Table 5 National Trauma Data Bank–Related Research

Epidemiology

Prevention System Scoring Prehospital ShafiS, et al: Prehospital endotracheal intubation and positive pressure ventilation is associated with hypotension and decreased survival in hypovolemic trauma patients: an analysis of the National Trauma Data Bank. J Trauma, 2005. Resuscitation Operating Room Critical Care Friese RS, et al: Pulmonary artery catheter is associated with reduced mortality in severely injured patients: a National Trauma Data Bank analysis of 53,312 patients. J Trauma, 2004.

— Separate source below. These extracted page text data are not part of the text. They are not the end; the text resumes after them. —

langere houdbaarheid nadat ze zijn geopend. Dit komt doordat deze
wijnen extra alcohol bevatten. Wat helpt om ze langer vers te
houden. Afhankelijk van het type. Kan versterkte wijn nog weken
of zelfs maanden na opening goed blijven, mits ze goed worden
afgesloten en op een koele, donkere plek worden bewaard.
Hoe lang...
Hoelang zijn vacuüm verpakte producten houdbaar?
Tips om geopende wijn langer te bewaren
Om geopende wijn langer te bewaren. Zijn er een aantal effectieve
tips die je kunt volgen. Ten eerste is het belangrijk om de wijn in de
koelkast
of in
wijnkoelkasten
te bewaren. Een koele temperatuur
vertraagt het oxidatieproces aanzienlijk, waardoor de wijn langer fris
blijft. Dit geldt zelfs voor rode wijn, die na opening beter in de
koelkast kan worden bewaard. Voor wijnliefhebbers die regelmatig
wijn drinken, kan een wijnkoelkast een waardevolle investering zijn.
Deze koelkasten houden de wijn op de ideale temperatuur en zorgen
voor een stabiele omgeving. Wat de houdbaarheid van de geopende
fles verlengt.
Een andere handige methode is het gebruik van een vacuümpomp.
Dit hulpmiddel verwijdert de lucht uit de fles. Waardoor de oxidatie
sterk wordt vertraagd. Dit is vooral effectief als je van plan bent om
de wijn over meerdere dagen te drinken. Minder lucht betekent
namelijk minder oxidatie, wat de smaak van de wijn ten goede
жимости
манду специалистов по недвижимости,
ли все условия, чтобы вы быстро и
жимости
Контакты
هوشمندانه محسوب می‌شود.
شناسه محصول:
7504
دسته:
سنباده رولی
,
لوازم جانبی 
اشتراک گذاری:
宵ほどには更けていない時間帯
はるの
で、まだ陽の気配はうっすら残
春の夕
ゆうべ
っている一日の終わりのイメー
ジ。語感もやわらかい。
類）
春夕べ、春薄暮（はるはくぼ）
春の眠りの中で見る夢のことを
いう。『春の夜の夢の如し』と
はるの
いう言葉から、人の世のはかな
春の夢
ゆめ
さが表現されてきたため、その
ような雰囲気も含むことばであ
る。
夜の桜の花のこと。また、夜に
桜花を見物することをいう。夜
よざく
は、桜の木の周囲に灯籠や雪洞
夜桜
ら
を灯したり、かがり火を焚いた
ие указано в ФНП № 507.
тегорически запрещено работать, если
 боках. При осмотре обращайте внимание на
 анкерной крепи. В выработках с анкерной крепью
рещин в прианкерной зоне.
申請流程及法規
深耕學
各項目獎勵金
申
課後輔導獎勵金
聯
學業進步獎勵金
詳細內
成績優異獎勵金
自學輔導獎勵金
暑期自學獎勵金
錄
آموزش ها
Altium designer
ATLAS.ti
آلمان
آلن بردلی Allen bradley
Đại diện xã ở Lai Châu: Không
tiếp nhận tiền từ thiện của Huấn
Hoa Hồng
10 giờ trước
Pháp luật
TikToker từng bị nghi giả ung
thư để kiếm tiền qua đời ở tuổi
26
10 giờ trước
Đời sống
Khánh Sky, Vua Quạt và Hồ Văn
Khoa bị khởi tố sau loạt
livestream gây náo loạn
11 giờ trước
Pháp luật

Although the sheer size of the NTDB makes it an attractive resource for trauma-related research and benchmarking, it has several significant limitations. The NTDB represents a convenience sample of trauma care provided by the participating hospitals, which are predominately trauma centers. Accordingly, it can not be used as a population-based assessment of U.S. trauma care.

The NTDB contains data originally collected using many different trauma registry programs. Because of the variability of the data definitions contained in the registry programs, there is significant data variability within the data set of the NTDB itself. In order to limit this variability, the data files are scanned to ensure that they are within valid ranges prior to entry. Presently, the NTDB Subcommittee with assistance from the U.S. Health Resources and Service Administration is engaged in a major effort to standardize the NTDB’s data set for eventual distribution to the participating hospitals.

The NTDB’s nonsystematic sampling also lends itself to a selection bias. This bias makes benchmarking problematic, as not all hospitals or trauma centers participate and certain injuries (e.g., hip fractures) are not uniformly reported. Furthermore, because of the voluntary and nonuniform nature of reporting, the NTDB participating hospitals can provide varying amounts of data within the data set. As many hospitals fail to report certain information such as complications or comorbidities, comparative analysis in these areas is impossible.